I’m pretty sure that’s the way God planned it.
What Palm Sunday commemorates
According to Catholic online:
“Palm Sunday is the final Sunday of Lent, the beginning of Holy Week, and commemorates the triumphant arrival of Christ in Jerusalem, days before he was crucified.
Palm Sunday is known as such because the faithful will often receive palm fronds which they use to participate in the reenactment of Christ’s arrival in Jerusalem. In the Gospels, Jesus entered Jerusalem riding a young donkey, and to the lavish praise of the townspeople who threw clothes, or possibly palms or small branches, in front of him as a sign of homage. This was a customary practice for people of great respect.
Palm branches are widely recognized symbol of peace and victory, hence their preferred use on Palm Sunday.
The use of a donkey instead of a horse is highly symbolic, it represents the humble arrival of someone in peace, as opposed to arriving on a steed in war.
A week later, Christ would rise from the dead on the first Easter.”
A Palm Sunday lesson
THAT’S A GREAT DESCRIPTION of Palm Sunday, but it leaves something out — the subtle but important message that we should all remember.
It’s this: Although Palm Sunday reminds us of the triumphant arrival of Christ in Jerusalem that kicks off the Easter narrative, it also reminds us of the fickle and tenuous nature of life.
A few years ago, a friend of mine was telling me about his rapidly changing fortunes. His life was going along very nicely, he thought, and then suddenly, it wasn’t. Seemingly overnight, his job, his finances, and his family life all took a huge hit. He wondered, “how could things take such a bad turn so quickly?”

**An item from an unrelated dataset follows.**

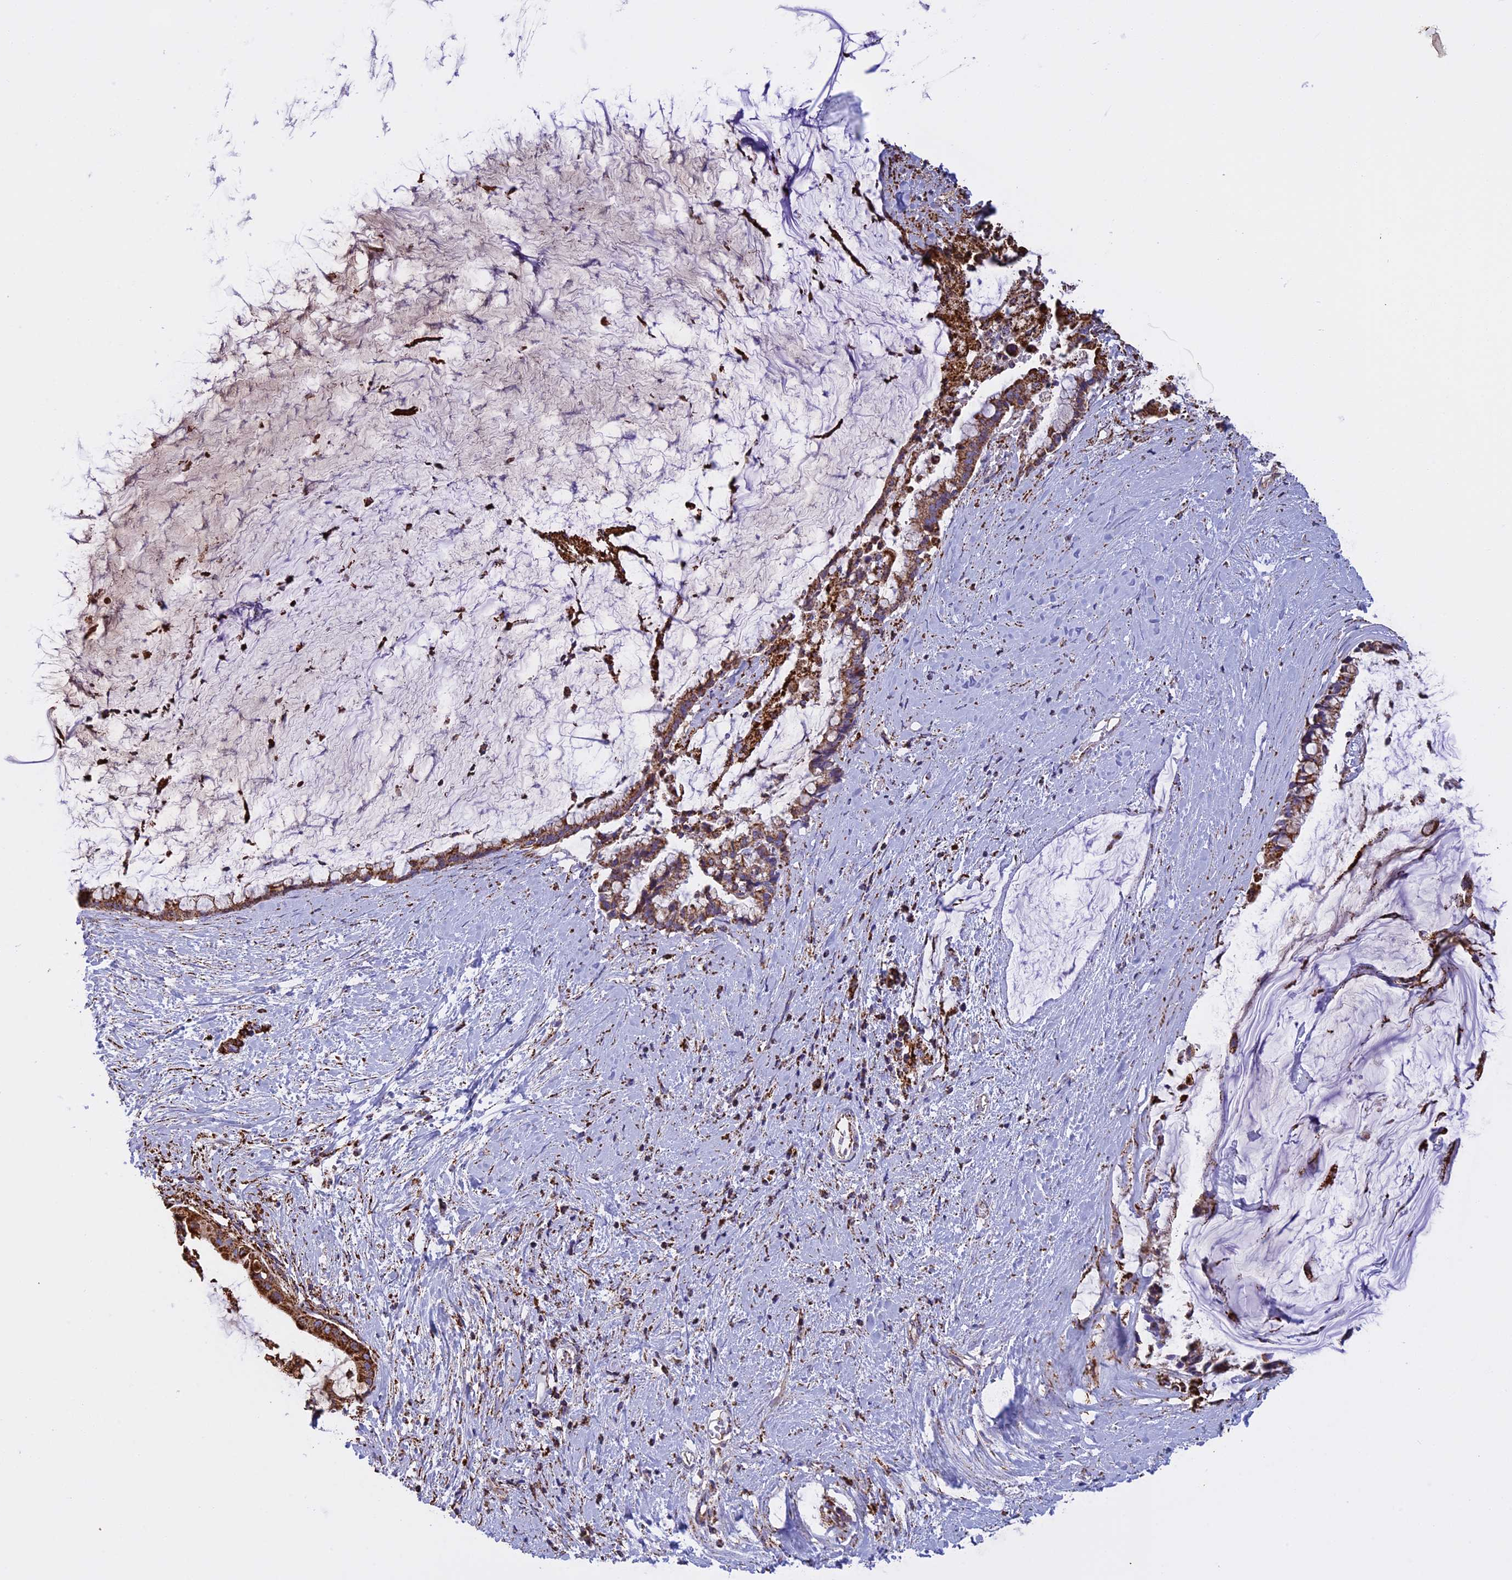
{"staining": {"intensity": "strong", "quantity": ">75%", "location": "cytoplasmic/membranous"}, "tissue": "pancreatic cancer", "cell_type": "Tumor cells", "image_type": "cancer", "snomed": [{"axis": "morphology", "description": "Adenocarcinoma, NOS"}, {"axis": "topography", "description": "Pancreas"}], "caption": "Human pancreatic cancer (adenocarcinoma) stained with a protein marker displays strong staining in tumor cells.", "gene": "KCNG1", "patient": {"sex": "male", "age": 41}}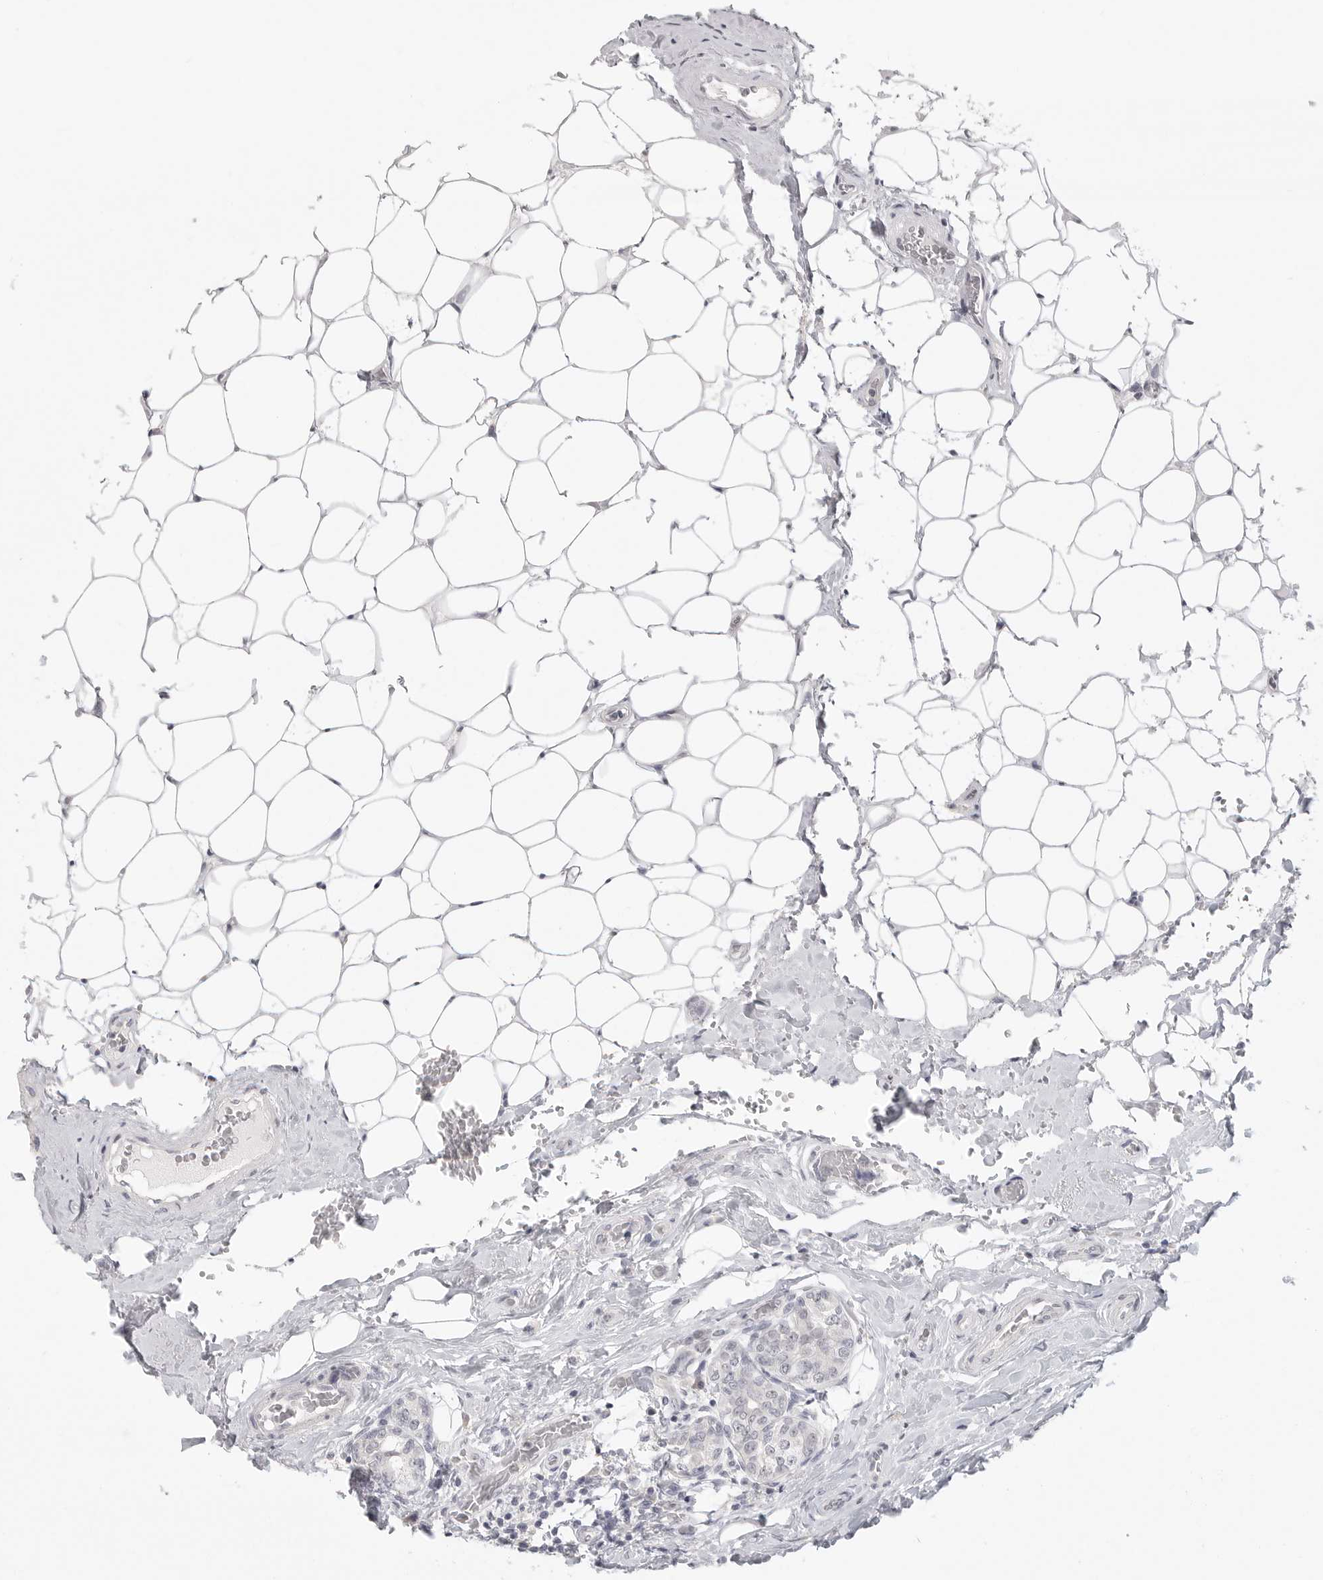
{"staining": {"intensity": "negative", "quantity": "none", "location": "none"}, "tissue": "breast cancer", "cell_type": "Tumor cells", "image_type": "cancer", "snomed": [{"axis": "morphology", "description": "Normal tissue, NOS"}, {"axis": "morphology", "description": "Duct carcinoma"}, {"axis": "topography", "description": "Breast"}], "caption": "Immunohistochemistry (IHC) of breast cancer (intraductal carcinoma) reveals no expression in tumor cells.", "gene": "HMGCS2", "patient": {"sex": "female", "age": 43}}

I think all of us wonder “why” when life sharply turns against us, and that’s where the lesson of Palm Sunday comes in.
As I told my friend, bad times come to everyone, no matter who they are.
After all, look at what happened to Jesus: one day, he enters the Holy City of Jerusalem in triumph, honored as a king, a hero, with thousands of people shouting hosannas and singing his praises. Four days later, he is arrested and treated like a criminal — tortured horribly and put on trial, with many of those who cheered him now calling for his death. It ends with his execution in front of his Mother and a few of his closest followers in the most painful and terrible way the Romans, or just about anyone, had ever devised — by crucifixion.
(By the way, if you spend a little time reading the Wikipedia entry on crucifixion, it REALLY makes you understand just how horrible a way it was to die. It’s not something you would wish on your worst enemy, yet that’s how Christ was destined to die. It’s something to remember whenever you look at a cross.)
Here’s what we should always remember
IT MAKES YOU WONDER: If Christ can go, in less than a week, from triumphant hero adored by thousands to death in one of the most horrible manners ever devised by man, should we be surprised when we sometimes see our life turn from good to bad so suddenly?
If it can happen to Jesus, it happen to any one of us.
That’s the lesson I take away from Palm Sunday. We think we can control what happens in life, and at times, that may be the case. But as Christ’s entry into Jerusalem shows us, none of us are really in control no matter how much we think we are.
No, God controls our lives and that’s true for believers and non-believers, Christians and non-Christians alike.
FAME IS FLEETING. Life is short. Good times and bad times come and go. The lesson of Palm Sunday is that anyone can have their fortunes, and their lives, change dramatically overnight.
But, the lesson of Easter is that God remembers that and keeps his promise to us, always. To me, that’s what that week in Jerusalem, the week that began with the first Palm Sunday, was all about.